Advocates slam protracted UK negotiations over Novartis meningitis B vaccine
More than 20 babies have died of meningitis B since March
- According to the British newspaper Daily Mail, the advocacy group Meningitis Now says that dozens of babies have died of meningitis B since a panel recommended that every infant be given Novartis' meningitis B vaccine Bexsero in March.
- The UK government reportedly did not launch negotiations with Novartis until August. And as of right now, the government and Novartis have yet to reach an agreement on pricing.
- Doctors' and advocates' groups have called the delay "unacceptable" and point out that people will continue to die of the infection in the absence of an available widely-available vaccine. Meningitis B disproportionately afflicts young children, and the death toll is expected to rise in the winter.
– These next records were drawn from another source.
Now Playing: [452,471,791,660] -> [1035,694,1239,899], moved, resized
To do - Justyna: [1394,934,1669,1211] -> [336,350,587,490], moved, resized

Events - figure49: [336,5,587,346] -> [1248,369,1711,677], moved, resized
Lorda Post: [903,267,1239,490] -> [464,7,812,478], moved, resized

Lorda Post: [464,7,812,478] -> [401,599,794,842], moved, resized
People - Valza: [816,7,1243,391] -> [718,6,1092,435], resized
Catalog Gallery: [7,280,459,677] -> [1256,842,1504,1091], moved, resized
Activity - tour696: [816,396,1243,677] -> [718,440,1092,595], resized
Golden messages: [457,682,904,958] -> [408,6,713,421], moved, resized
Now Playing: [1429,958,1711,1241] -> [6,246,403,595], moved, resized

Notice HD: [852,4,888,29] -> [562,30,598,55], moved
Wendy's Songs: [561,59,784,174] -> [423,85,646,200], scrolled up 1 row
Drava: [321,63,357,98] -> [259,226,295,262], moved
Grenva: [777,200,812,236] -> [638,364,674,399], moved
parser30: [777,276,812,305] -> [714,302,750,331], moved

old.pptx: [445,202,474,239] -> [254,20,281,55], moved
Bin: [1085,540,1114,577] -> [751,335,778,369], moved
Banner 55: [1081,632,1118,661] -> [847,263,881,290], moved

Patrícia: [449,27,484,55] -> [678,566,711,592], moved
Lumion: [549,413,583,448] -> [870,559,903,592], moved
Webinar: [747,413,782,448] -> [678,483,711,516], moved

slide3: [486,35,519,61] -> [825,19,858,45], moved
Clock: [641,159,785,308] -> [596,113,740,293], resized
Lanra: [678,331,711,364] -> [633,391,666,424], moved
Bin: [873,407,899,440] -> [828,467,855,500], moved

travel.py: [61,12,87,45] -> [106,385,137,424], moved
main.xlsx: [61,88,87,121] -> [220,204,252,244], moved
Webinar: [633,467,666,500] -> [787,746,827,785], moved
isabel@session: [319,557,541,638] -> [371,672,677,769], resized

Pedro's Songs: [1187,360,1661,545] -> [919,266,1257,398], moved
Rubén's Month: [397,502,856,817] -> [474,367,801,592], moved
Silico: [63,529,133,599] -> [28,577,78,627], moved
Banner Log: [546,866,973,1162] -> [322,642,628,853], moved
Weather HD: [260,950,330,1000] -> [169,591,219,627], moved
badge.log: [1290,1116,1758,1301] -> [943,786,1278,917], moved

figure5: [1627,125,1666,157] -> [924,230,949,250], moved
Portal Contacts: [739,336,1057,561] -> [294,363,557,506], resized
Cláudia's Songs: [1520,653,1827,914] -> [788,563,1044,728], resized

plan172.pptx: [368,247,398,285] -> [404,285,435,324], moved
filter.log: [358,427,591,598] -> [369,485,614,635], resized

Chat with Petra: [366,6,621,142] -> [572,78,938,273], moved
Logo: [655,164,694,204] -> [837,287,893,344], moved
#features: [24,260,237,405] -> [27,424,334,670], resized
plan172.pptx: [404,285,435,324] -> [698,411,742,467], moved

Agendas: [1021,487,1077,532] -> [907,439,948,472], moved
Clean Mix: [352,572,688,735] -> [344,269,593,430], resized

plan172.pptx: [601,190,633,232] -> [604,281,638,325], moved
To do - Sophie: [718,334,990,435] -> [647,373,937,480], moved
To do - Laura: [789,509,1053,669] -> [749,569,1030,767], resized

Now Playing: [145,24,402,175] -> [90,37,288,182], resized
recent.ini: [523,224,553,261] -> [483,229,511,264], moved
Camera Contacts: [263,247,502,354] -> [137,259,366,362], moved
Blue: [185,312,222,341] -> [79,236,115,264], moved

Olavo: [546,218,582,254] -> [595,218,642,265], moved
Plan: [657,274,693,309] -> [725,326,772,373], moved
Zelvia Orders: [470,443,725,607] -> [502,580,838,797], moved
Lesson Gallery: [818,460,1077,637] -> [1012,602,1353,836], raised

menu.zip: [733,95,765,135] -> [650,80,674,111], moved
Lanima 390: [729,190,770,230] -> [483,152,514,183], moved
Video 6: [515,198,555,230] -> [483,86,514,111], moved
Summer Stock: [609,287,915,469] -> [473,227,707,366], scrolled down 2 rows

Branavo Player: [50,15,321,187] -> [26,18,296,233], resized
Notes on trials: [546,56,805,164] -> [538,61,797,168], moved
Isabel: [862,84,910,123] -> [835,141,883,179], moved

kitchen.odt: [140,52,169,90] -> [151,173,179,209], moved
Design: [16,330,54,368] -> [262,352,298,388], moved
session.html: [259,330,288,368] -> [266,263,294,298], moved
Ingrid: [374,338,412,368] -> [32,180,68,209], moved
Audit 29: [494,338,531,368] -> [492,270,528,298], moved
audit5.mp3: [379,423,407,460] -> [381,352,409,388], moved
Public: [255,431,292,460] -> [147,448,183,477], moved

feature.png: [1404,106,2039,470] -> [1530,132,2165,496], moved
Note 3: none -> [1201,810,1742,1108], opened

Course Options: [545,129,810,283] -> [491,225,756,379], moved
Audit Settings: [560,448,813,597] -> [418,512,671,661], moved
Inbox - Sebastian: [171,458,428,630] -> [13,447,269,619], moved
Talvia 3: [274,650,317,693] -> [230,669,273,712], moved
Meningitis B is a potentially deadly bacterial infection that can lead to loss of limbs, brain damage, and even death. UK Prime Minister David Cameron insists that he wants all Britons to have access to Bexsero, but in a "cost-effective" way.
Some doctors and advocate groups are saying the delay is unacceptable. "We have come to this historic moment, where we have a vaccine to protect against meningitis B, which now accounts for the lion’s share of cases," said Dr. Nelly Ninis, a pediatrician and adviser to Meningitis Now, in an interview with the Daily Mial. "But now we are fudging it."
The vaccine, which must be administered over three doses, would cost about the NHS about $358 per child, or nearly $238,500,000 annually. Novartis has reportedly offered the government a discount on the drug, but no hard figures are available at this point.